Data to use:
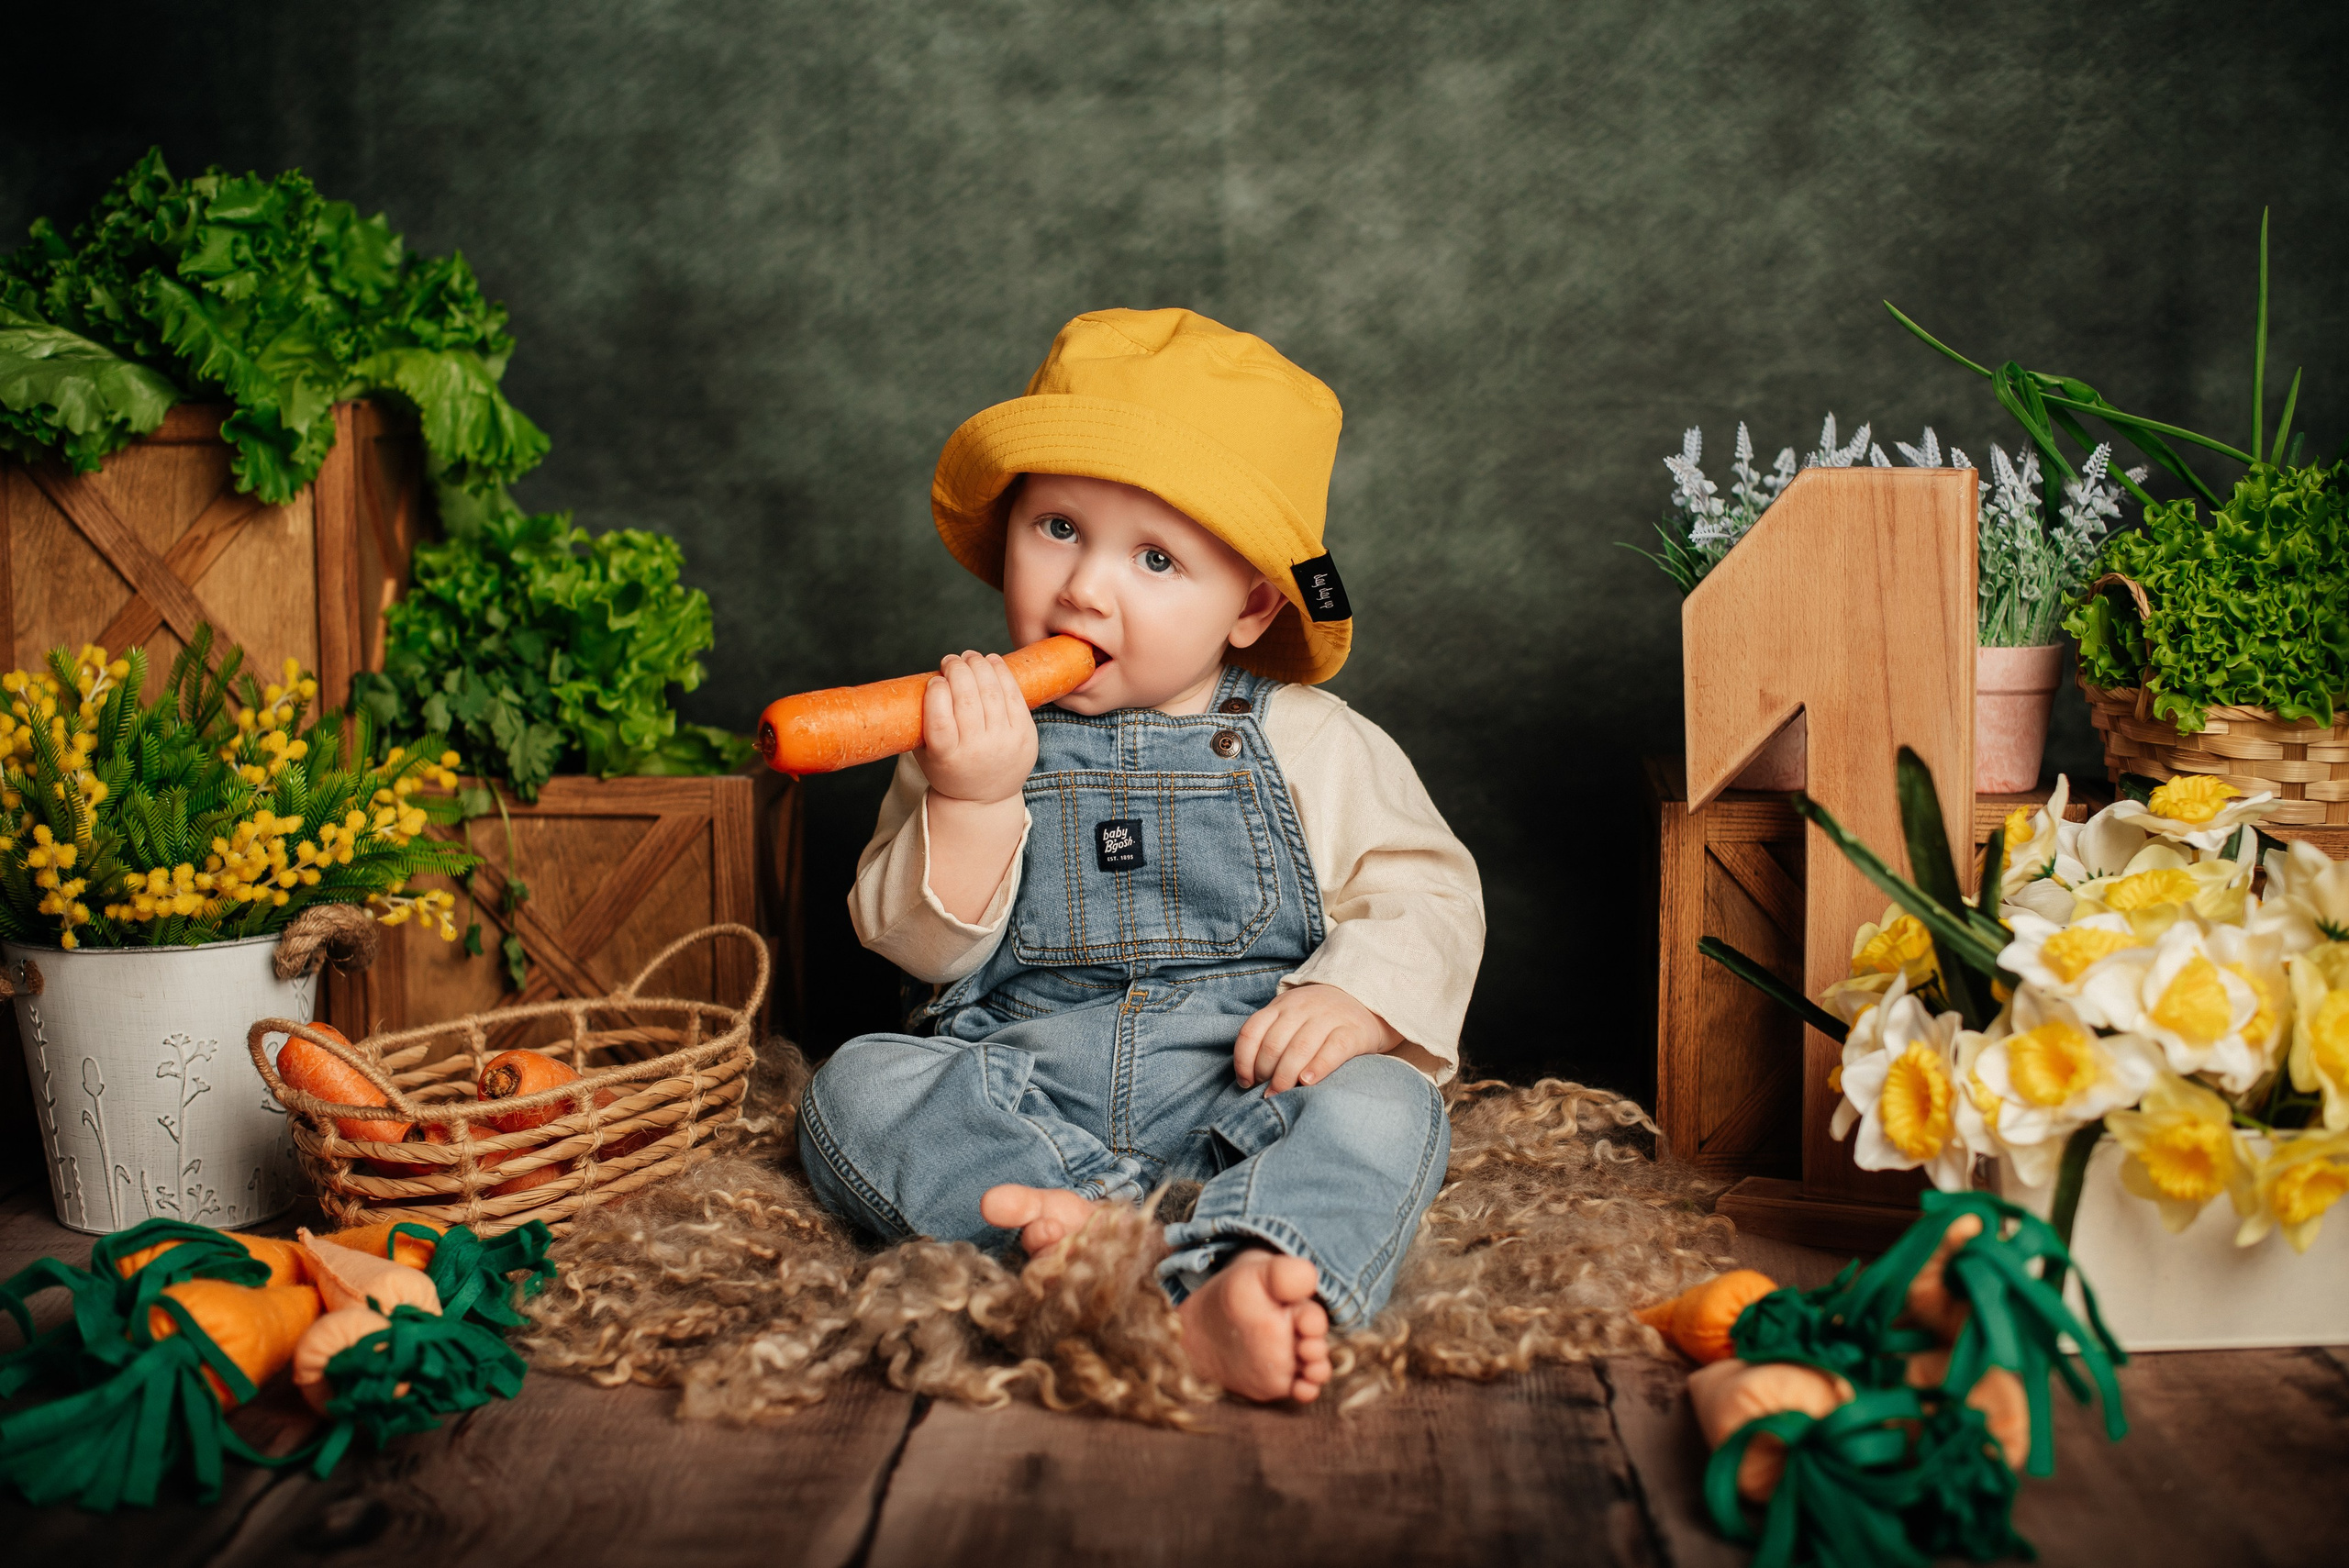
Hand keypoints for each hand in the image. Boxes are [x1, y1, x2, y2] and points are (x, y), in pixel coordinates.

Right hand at [915, 651, 1037, 805]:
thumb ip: (922, 723)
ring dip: (979, 666)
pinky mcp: (1026, 734)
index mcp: (948, 758)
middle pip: (968, 700)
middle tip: (951, 661)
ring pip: (992, 692)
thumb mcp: (926, 754)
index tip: (935, 680)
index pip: (940, 721)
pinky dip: (1001, 672)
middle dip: (958, 670)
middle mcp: (978, 751)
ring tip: (969, 657)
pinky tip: (991, 661)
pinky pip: (1014, 694)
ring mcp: (1005, 742)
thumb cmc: (949, 768)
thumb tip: (927, 680)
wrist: (985, 799)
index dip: (937, 693)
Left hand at [1233, 984, 1403, 1094]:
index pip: (1251, 1032)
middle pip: (1273, 1044)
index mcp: (1281, 1006)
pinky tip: (1307, 1082)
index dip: (1244, 1061)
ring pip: (1299, 1049)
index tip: (1246, 1082)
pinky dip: (1317, 1068)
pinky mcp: (1352, 1031)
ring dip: (1285, 1077)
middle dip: (1265, 1074)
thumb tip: (1250, 1078)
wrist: (1364, 1000)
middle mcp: (1302, 1008)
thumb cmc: (1318, 1019)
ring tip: (1280, 1094)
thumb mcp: (1290, 1017)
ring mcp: (1328, 1018)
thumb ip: (1271, 1037)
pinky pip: (1332, 1050)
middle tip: (1267, 1092)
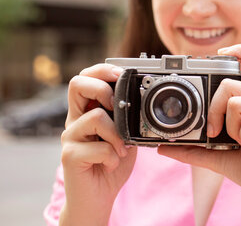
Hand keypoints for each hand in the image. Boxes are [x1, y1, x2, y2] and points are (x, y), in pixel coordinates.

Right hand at [59, 64, 136, 225]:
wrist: (97, 198)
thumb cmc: (111, 164)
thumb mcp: (125, 135)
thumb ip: (128, 118)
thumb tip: (143, 100)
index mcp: (87, 111)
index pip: (86, 78)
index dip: (102, 69)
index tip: (122, 72)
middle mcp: (75, 120)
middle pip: (77, 83)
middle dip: (103, 89)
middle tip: (117, 107)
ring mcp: (70, 137)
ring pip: (95, 116)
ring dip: (117, 134)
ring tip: (121, 149)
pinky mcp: (69, 156)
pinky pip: (98, 146)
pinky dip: (113, 155)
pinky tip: (112, 163)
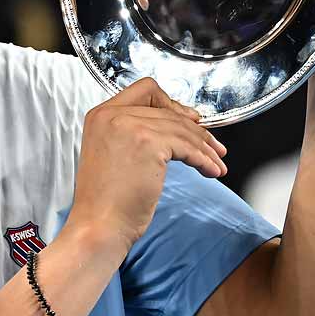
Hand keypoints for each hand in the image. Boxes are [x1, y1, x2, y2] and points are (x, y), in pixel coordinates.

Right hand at [66, 77, 227, 252]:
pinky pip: (188, 146)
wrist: (99, 225)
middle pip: (169, 111)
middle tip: (214, 147)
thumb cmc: (105, 200)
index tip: (189, 118)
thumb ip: (133, 133)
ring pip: (182, 128)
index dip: (171, 103)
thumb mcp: (112, 154)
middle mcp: (111, 115)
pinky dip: (204, 159)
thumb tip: (176, 124)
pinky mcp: (148, 142)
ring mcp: (129, 126)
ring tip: (215, 164)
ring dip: (205, 148)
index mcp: (100, 115)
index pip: (145, 90)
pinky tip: (210, 171)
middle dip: (197, 131)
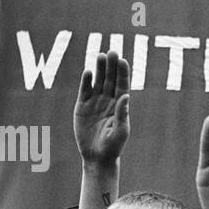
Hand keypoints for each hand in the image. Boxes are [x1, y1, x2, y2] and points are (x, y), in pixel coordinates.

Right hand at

Exercise goal:
Please repeat exactly the data above from its first line to the line that contains "wrist: (1364, 1000)", inclusive, and leave every picture out.

Answer to this exercise:
Hand keypoints for each hand in the image. Boxes are [x1, y1, x2, y2] and points are (x, y), in pixel coordinates.

Right hand at [915, 651, 1037, 805]:
thumb ip: (922, 723)
ring dip: (979, 666)
pinky mcp: (1026, 734)
index mcp: (948, 758)
middle pip: (968, 700)
middle tip: (951, 661)
ring pip: (992, 692)
thumb mcp: (926, 754)
index tip: (935, 680)
index pip: (940, 721)
pinky dip: (1001, 672)
middle dip: (958, 670)
middle mcp: (978, 751)
ring tip: (969, 657)
pinky tip: (991, 661)
pinky pip: (1014, 694)
ring mcp: (1005, 742)
thumb cmc: (949, 768)
thumb tip: (927, 680)
wrist: (985, 799)
index dip: (937, 693)
Left hand at [1233, 984, 1403, 1094]:
index pip: (1251, 1032)
middle pip: (1273, 1044)
index mcp: (1281, 1006)
pinky tip: (1307, 1082)
index dip: (1244, 1061)
ring pip: (1299, 1049)
index tip: (1246, 1082)
pinky dip: (1317, 1068)
pinky mcp: (1352, 1031)
ring dip: (1285, 1077)
middle dip: (1265, 1074)
thumb tip: (1250, 1078)
wrist: (1364, 1000)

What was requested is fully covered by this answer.